** THE PROBLEM **
Reproduce the entries from their first line through the line containing "0.013334, 0.304353, 0.659262]]", swapping "scene" for "location" and altering nothing else. Omit the pictures from your answer.
======== PROVIDED RECORDS
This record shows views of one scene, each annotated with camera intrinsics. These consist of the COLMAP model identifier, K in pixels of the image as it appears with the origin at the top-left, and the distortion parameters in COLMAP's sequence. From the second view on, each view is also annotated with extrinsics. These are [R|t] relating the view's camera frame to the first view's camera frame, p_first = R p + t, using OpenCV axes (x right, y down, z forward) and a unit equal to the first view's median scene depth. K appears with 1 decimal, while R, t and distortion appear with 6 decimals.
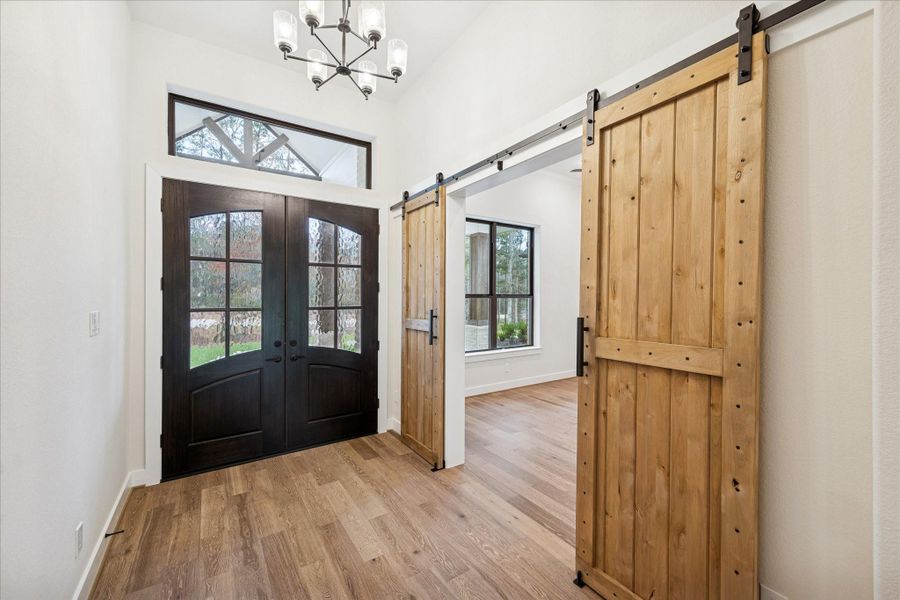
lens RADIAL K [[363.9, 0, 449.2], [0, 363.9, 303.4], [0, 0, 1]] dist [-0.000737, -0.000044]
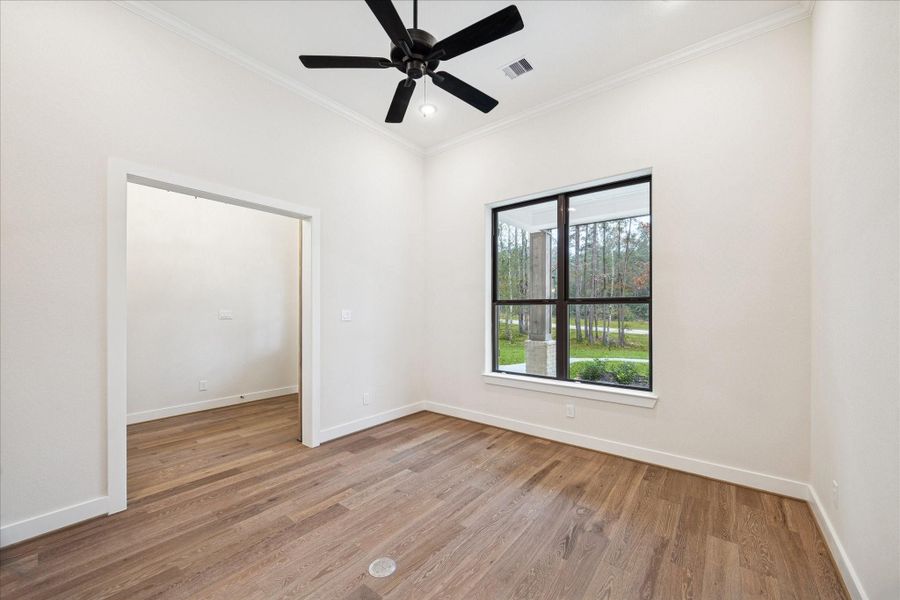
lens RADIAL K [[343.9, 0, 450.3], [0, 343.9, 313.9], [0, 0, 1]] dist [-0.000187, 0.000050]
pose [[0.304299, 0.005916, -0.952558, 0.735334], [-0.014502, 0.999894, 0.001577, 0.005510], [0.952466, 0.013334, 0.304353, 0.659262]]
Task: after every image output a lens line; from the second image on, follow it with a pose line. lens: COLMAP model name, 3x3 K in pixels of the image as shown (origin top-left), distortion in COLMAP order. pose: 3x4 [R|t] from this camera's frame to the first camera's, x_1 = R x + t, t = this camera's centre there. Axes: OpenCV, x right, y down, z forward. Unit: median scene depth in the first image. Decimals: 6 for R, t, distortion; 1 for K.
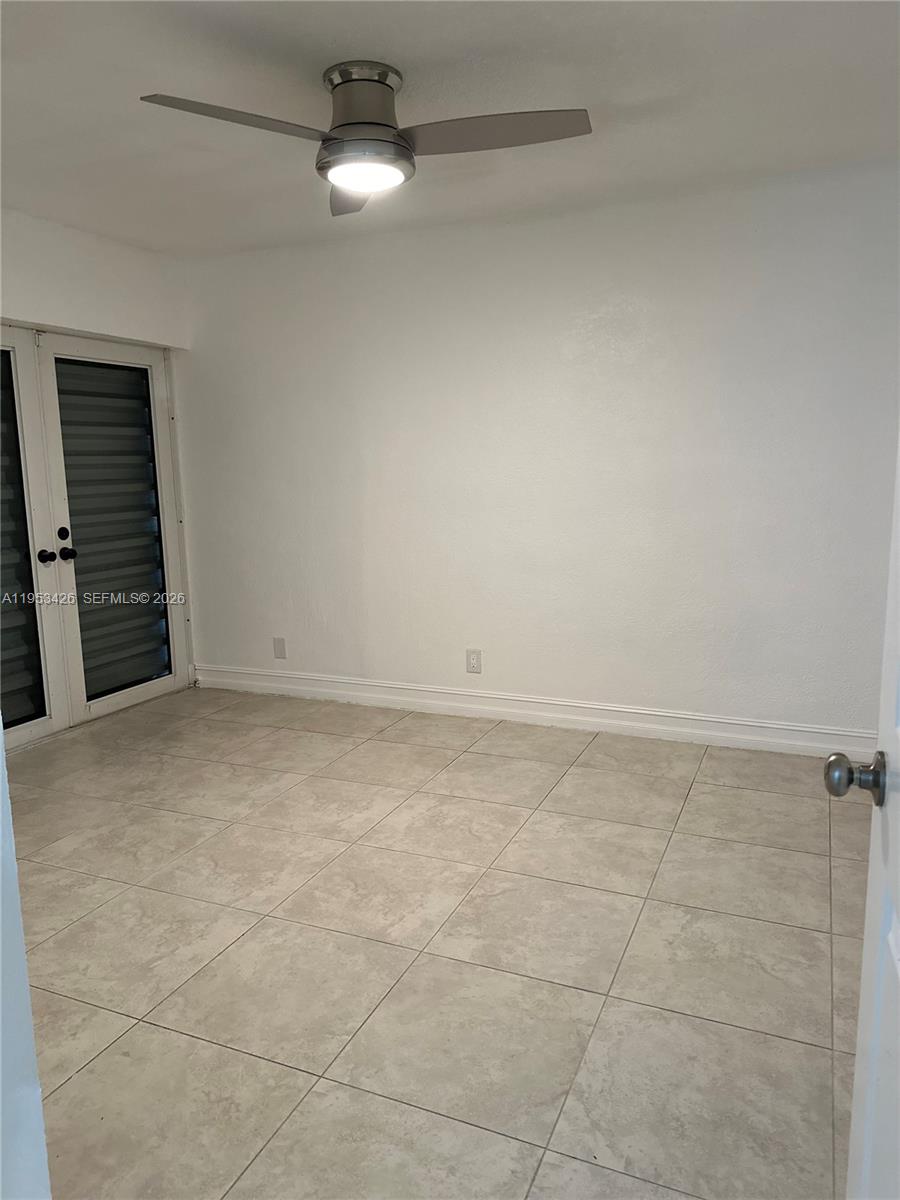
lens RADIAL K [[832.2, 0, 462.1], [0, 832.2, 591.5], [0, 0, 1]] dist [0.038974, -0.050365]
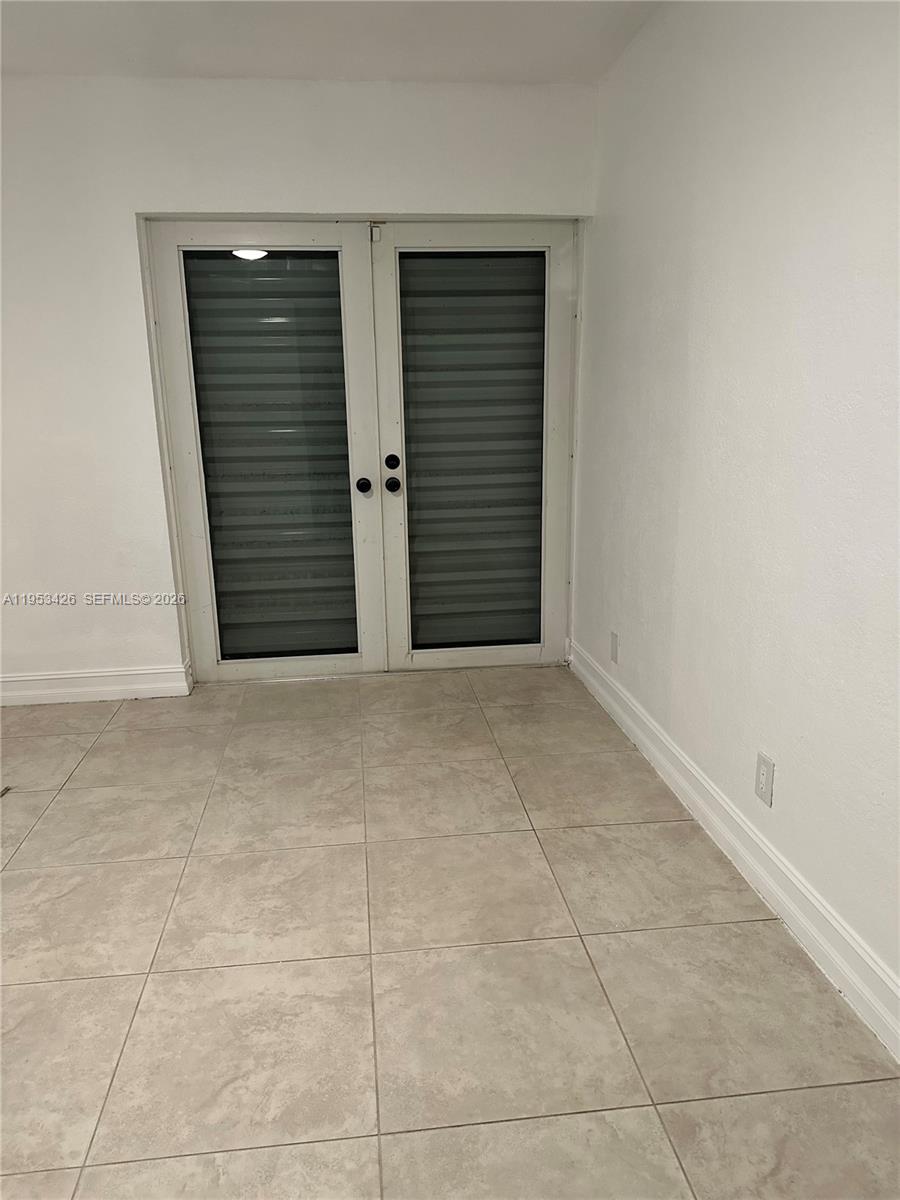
================
** SOLVED EXERCISE **
This record shows views of one location, each annotated with camera intrinsics. These consist of the COLMAP model identifier, K in pixels of the image as it appears with the origin at the top-left, and the distortion parameters in COLMAP's sequence. From the second view on, each view is also annotated with extrinsics. These are [R|t] relating the view's camera frame to the first view's camera frame, p_first = R p + t, using OpenCV axes (x right, y down, z forward) and a unit equal to the first view's median location depth. K appears with 1 decimal, while R, t and distortion appear with 6 decimals.
lens RADIAL K [[363.9, 0, 449.2], [0, 363.9, 303.4], [0, 0, 1]] dist [-0.000737, -0.000044]
lens RADIAL K [[343.9, 0, 450.3], [0, 343.9, 313.9], [0, 0, 1]] dist [-0.000187, 0.000050]
pose [[0.304299, 0.005916, -0.952558, 0.735334], [-0.014502, 0.999894, 0.001577, 0.005510], [0.952466, 0.013334, 0.304353, 0.659262]]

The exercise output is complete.